In a case where data from multiple sources needs to be aggregated, what approach should be taken using Hadoop Streaming API for optimal results?

  • Implement Multiple Reducers
  • Implement a Single Mapper
  • Use Combiners for Intermediate Aggregation
  • Utilize Hadoop Federation
For optimal results in aggregating data from multiple sources with Hadoop Streaming API, the approach should involve using Combiners for Intermediate Aggregation. Combiners help reduce the amount of data transferred between mappers and reducers, improving overall performance in the aggregation process.

When handling time-series data in Hadoop, which combination of file format and compression would optimize performance?

  • Avro with Bzip2
  • ORC with LZO
  • Parquet with Snappy
  • SequenceFile with Gzip
When dealing with time-series data in Hadoop, the optimal combination for performance is using the Parquet file format with Snappy compression. Parquet is columnar storage, and Snappy provides fast compression, making it efficient for analytical queries on time-series data.

For custom data handling, Sqoop can be integrated with ____ scripts during import/export processes.

  • Java
  • Python
  • Ruby
  • Shell
Sqoop can be integrated with Shell scripts for custom data handling during import/export processes. This allows users to execute custom logic or transformations on the data as it is moved between Hadoop and relational databases.

MRUnit tests can be written in ____ to simulate the MapReduce environment.

  • Java
  • Python
  • Ruby
  • Scala
MRUnit tests can be written in Java to simulate the MapReduce environment. MRUnit is a testing framework for Apache Hadoop MapReduce jobs, allowing developers to write unit tests for their MapReduce programs.

The ____ function in Spark is critical for performing wide transformations like groupBy.

  • Broadcast
  • Narrow
  • Shuffle
  • Transform
The Shuffle function in Spark is critical for performing wide transformations like groupBy. It involves redistributing and exchanging data across the partitions, typically occurring during operations that require data to be grouped or aggregated across the cluster.

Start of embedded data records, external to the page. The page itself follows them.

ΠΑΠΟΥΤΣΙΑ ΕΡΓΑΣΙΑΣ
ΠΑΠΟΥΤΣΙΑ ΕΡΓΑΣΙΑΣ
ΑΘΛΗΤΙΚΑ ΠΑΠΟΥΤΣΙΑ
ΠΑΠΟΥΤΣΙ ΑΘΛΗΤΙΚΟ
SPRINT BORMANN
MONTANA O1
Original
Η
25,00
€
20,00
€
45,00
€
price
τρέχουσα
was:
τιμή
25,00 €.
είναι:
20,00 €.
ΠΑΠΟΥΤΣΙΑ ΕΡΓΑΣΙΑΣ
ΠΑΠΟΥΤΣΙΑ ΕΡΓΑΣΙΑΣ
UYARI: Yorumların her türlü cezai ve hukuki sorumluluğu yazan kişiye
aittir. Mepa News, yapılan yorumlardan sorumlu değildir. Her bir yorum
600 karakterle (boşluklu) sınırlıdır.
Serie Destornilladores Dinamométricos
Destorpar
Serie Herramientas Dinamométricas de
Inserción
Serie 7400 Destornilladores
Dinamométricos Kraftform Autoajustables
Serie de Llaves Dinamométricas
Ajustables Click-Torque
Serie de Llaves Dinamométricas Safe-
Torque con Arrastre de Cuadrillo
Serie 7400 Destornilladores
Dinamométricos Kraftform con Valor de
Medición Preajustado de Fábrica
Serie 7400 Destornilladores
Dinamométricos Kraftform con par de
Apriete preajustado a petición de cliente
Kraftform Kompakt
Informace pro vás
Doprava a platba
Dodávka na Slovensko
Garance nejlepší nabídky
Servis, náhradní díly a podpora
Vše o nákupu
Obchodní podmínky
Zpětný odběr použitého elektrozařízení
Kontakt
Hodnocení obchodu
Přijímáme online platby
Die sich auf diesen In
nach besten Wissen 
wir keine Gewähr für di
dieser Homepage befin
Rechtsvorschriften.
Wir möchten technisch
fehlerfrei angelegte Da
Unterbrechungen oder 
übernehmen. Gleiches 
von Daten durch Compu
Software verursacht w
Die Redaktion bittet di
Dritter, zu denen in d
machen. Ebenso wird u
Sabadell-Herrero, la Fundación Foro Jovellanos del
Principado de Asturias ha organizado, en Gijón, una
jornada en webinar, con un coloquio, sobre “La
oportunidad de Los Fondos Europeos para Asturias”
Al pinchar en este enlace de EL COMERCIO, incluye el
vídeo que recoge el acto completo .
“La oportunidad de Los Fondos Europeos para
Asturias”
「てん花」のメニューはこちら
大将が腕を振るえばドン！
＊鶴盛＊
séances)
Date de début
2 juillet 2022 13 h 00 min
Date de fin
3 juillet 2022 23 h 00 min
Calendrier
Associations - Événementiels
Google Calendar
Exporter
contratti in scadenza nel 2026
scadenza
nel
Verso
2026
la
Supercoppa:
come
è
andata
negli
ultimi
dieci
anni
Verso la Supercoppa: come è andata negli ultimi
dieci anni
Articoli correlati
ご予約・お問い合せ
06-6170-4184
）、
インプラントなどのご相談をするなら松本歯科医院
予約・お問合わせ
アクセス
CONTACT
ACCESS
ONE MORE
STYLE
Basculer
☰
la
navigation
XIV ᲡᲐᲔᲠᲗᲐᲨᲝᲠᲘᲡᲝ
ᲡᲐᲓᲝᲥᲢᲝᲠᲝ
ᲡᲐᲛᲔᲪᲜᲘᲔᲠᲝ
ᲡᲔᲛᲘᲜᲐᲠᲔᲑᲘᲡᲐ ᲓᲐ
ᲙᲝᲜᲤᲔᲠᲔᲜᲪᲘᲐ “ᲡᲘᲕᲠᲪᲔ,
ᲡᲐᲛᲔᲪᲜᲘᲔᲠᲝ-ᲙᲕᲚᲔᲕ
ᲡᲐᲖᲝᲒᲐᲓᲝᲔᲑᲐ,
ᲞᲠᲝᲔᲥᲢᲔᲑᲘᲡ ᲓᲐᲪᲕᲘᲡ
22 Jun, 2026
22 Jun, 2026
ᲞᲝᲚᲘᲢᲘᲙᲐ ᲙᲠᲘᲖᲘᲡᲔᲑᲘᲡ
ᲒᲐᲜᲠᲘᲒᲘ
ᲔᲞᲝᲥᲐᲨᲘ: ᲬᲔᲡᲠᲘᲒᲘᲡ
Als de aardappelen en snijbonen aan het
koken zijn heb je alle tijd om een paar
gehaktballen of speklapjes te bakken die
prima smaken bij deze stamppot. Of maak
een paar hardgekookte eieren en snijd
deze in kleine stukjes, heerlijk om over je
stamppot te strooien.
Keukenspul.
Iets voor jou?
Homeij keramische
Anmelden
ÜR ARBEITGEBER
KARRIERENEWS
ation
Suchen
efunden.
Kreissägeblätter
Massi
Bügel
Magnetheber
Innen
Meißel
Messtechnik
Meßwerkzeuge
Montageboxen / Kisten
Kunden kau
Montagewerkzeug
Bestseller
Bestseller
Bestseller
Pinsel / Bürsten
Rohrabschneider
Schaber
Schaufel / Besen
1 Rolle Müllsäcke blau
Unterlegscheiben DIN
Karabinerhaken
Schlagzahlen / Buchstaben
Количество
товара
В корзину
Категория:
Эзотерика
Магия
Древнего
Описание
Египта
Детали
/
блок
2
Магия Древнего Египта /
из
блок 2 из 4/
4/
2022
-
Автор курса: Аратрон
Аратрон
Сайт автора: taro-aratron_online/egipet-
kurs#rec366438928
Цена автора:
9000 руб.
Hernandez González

In unit testing Hadoop applications, ____ frameworks allow for mocking HDFS and MapReduce functionalities.

  • JUnit
  • Mockito
  • PowerMock
  • TestDFS
Mockito is a common Java mocking framework used in unit testing Hadoop applications. It enables developers to create mock objects for HDFS and MapReduce functionalities, allowing for isolated testing of individual components without relying on a full Hadoop cluster.

In Hadoop, which framework is traditionally used for batch processing?

  • Apache Flink
  • Apache Hadoop MapReduce
  • Apache Spark
  • Apache Storm
In Hadoop, the traditional framework used for batch processing is Apache Hadoop MapReduce. It is a programming model and processing engine that enables the processing of large datasets in parallel across a distributed cluster.

In the Hadoop ecosystem, ____ plays a critical role in managing and monitoring Hadoop clusters.

  • Ambari
  • Oozie
  • Sqoop
  • ZooKeeper
Ambari plays a critical role in managing and monitoring Hadoop clusters. It provides an intuitive web-based interface for administrators to configure, manage, and monitor Hadoop services, ensuring the health and performance of the entire cluster.

In the context of the Hadoop ecosystem, what distinguishes Apache Storm in terms of data processing?

  • Batch Processing
  • Interactive Processing
  • NoSQL Processing
  • Stream Processing
Apache Storm distinguishes itself in the Hadoop ecosystem by specializing in stream processing. It is designed to handle real-time data streaming and enables the processing of data as it arrives, making it suitable for applications that require low-latency and continuous data processing.

Which Hadoop ecosystem tool is primarily used for building data pipelines involving SQL-like queries?

  • Apache HBase
  • Apache Hive
  • Apache Kafka
  • Apache Spark
Apache Hive is primarily used for building data pipelines involving SQL-like queries in the Hadoop ecosystem. It provides a high-level query language, HiveQL, that allows users to express queries in a SQL-like syntax, making it easier for SQL users to work with Hadoop data.

____ recovery techniques in Hadoop allow for the restoration of data to a specific point in time.

  • Differential
  • Incremental
  • Rollback
  • Snapshot
Snapshot recovery techniques in Hadoop allow for the restoration of data to a specific point in time. Snapshots capture the state of the HDFS at a particular moment, providing a reliable way to recover data to a known and consistent state.

In complex Hadoop data pipelines, how does partitioning data in HDFS impact processing efficiency?

  • Accelerates Data Replication
  • Enhances Data Compression
  • Improves Data Locality
  • Minimizes Network Traffic
Partitioning data in HDFS improves processing efficiency by enhancing data locality. This means that computation is performed on nodes where the data is already stored, reducing the need for extensive data movement across the network and thereby improving overall processing speed.